::: INPUT RECORDS
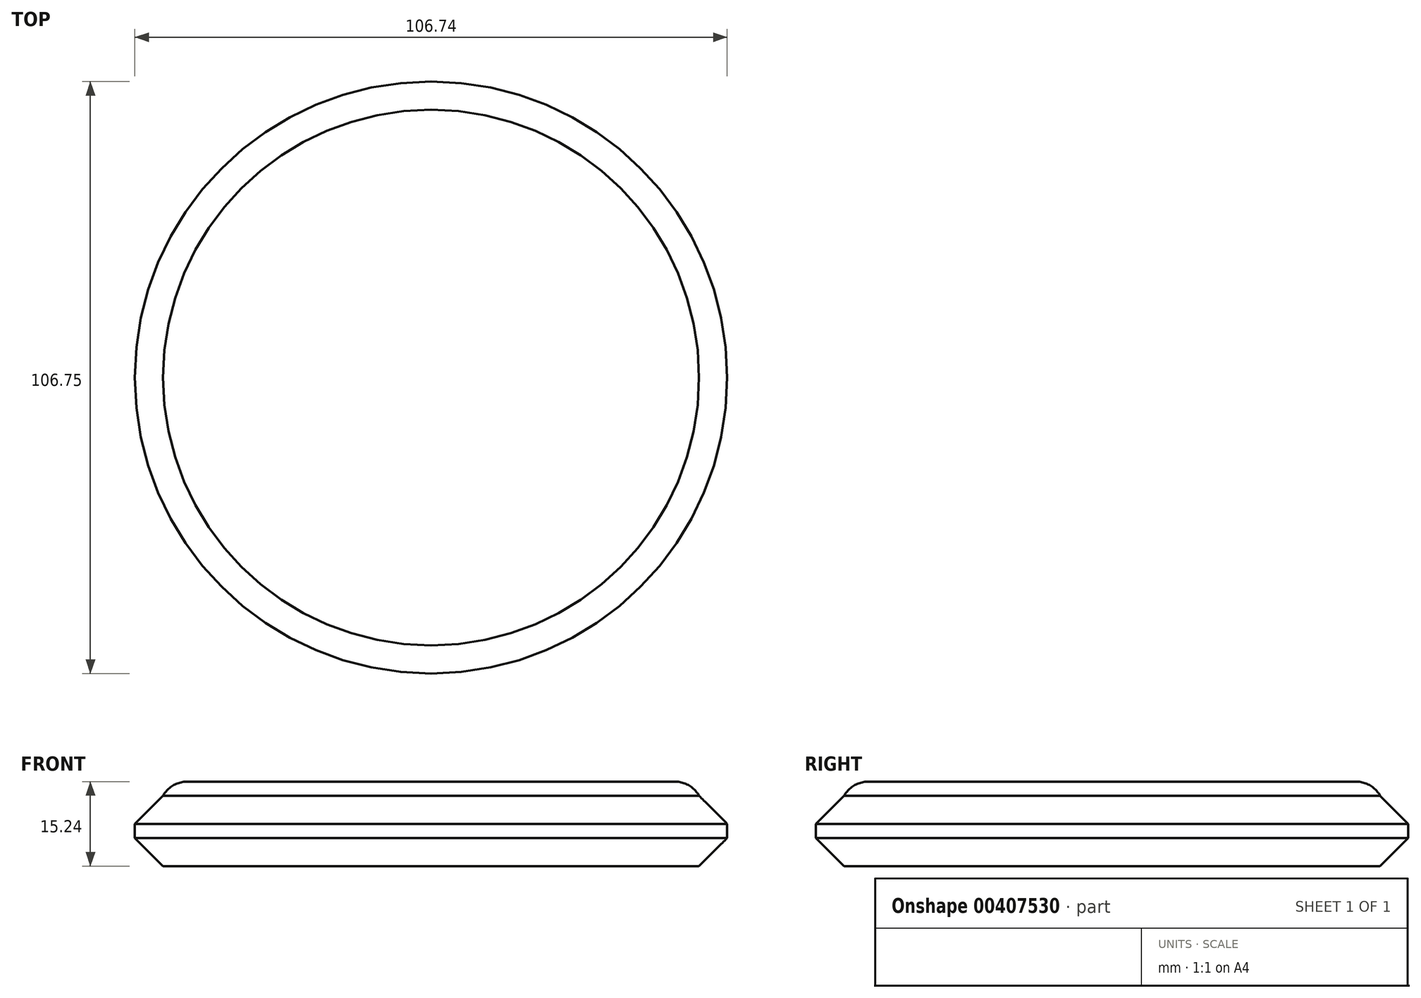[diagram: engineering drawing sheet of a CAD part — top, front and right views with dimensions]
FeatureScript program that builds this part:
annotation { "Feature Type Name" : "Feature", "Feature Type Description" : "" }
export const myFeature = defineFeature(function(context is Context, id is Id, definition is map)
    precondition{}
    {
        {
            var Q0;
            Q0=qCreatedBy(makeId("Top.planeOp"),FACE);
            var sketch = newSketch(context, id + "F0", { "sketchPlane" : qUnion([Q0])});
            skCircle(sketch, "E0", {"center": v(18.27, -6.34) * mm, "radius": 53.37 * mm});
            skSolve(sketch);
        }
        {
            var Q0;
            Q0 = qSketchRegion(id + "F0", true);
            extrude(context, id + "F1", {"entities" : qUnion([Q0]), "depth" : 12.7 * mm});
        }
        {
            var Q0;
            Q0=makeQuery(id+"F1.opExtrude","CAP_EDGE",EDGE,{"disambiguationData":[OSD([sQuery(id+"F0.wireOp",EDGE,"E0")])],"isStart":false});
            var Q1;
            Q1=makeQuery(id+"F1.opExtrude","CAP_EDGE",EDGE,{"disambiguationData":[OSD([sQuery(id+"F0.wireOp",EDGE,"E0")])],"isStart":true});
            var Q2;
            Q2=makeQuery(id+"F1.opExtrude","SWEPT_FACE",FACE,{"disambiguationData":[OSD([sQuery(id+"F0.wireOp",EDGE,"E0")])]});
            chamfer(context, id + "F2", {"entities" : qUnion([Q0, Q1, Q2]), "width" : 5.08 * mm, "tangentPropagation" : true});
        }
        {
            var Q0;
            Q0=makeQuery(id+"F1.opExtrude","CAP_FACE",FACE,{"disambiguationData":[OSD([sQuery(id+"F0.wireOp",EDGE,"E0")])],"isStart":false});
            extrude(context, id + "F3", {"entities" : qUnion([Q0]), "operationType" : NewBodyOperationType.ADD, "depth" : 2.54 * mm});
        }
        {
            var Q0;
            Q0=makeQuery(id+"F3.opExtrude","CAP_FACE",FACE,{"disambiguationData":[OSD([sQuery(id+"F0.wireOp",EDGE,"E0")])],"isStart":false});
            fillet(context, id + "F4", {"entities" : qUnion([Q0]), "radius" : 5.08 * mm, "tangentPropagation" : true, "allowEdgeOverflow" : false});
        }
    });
::::::
*WHAT TO WORK ON*. Give every line of the material above as a Markdown table with the columns "No." and "Line", numbering the rows in order and skipping blank lines. Leave the pictures out of the table.

*ANSWER TO THE PROBLEM*.
| No. | Line |
|---|---|
| 1 | [diagram: engineering drawing sheet of a CAD part — top, front and right views with dimensions] |
| 2 | FeatureScript program that builds this part: |
| 3 | annotation { "Feature Type Name" : "Feature", "Feature Type Description" : "" } |
| 4 | export const myFeature = defineFeature(function(context is Context, id is Id, definition is map) |
| 5 |     precondition{} |
| 6 |     { |
| 7 |         { |
| 8 |             var Q0; |
| 9 |             Q0=qCreatedBy(makeId("Top.planeOp"),FACE); |
| 10 |             var sketch = newSketch(context, id + "F0", { "sketchPlane" : qUnion([Q0])}); |
| 11 |             skCircle(sketch, "E0", {"center": v(18.27, -6.34) * mm, "radius": 53.37 * mm}); |
| 12 |             skSolve(sketch); |
| 13 |         } |
| 14 |         { |
| 15 |             var Q0; |
| 16 |             Q0 = qSketchRegion(id + "F0", true); |
| 17 |             extrude(context, id + "F1", {"entities" : qUnion([Q0]), "depth" : 12.7 * mm}); |
| 18 |         } |
| 19 |         { |
| 20 |             var Q0; |
| 21 |             Q0=makeQuery(id+"F1.opExtrude","CAP_EDGE",EDGE,{"disambiguationData":[OSD([sQuery(id+"F0.wireOp",EDGE,"E0")])],"isStart":false}); |
| 22 |             var Q1; |
| 23 |             Q1=makeQuery(id+"F1.opExtrude","CAP_EDGE",EDGE,{"disambiguationData":[OSD([sQuery(id+"F0.wireOp",EDGE,"E0")])],"isStart":true}); |
| 24 |             var Q2; |
| 25 |             Q2=makeQuery(id+"F1.opExtrude","SWEPT_FACE",FACE,{"disambiguationData":[OSD([sQuery(id+"F0.wireOp",EDGE,"E0")])]}); |
| 26 |             chamfer(context, id + "F2", {"entities" : qUnion([Q0, Q1, Q2]), "width" : 5.08 * mm, "tangentPropagation" : true}); |
| 27 |         } |
| 28 |         { |
| 29 |             var Q0; |
| 30 |             Q0=makeQuery(id+"F1.opExtrude","CAP_FACE",FACE,{"disambiguationData":[OSD([sQuery(id+"F0.wireOp",EDGE,"E0")])],"isStart":false}); |
| 31 |             extrude(context, id + "F3", {"entities" : qUnion([Q0]), "operationType" : NewBodyOperationType.ADD, "depth" : 2.54 * mm}); |
| 32 |         } |
| 33 |         { |
| 34 |             var Q0; |
| 35 |             Q0=makeQuery(id+"F3.opExtrude","CAP_FACE",FACE,{"disambiguationData":[OSD([sQuery(id+"F0.wireOp",EDGE,"E0")])],"isStart":false}); |
| 36 |             fillet(context, id + "F4", {"entities" : qUnion([Q0]), "radius" : 5.08 * mm, "tangentPropagation" : true, "allowEdgeOverflow" : false}); |
| 37 |         } |
| 38 |     }); |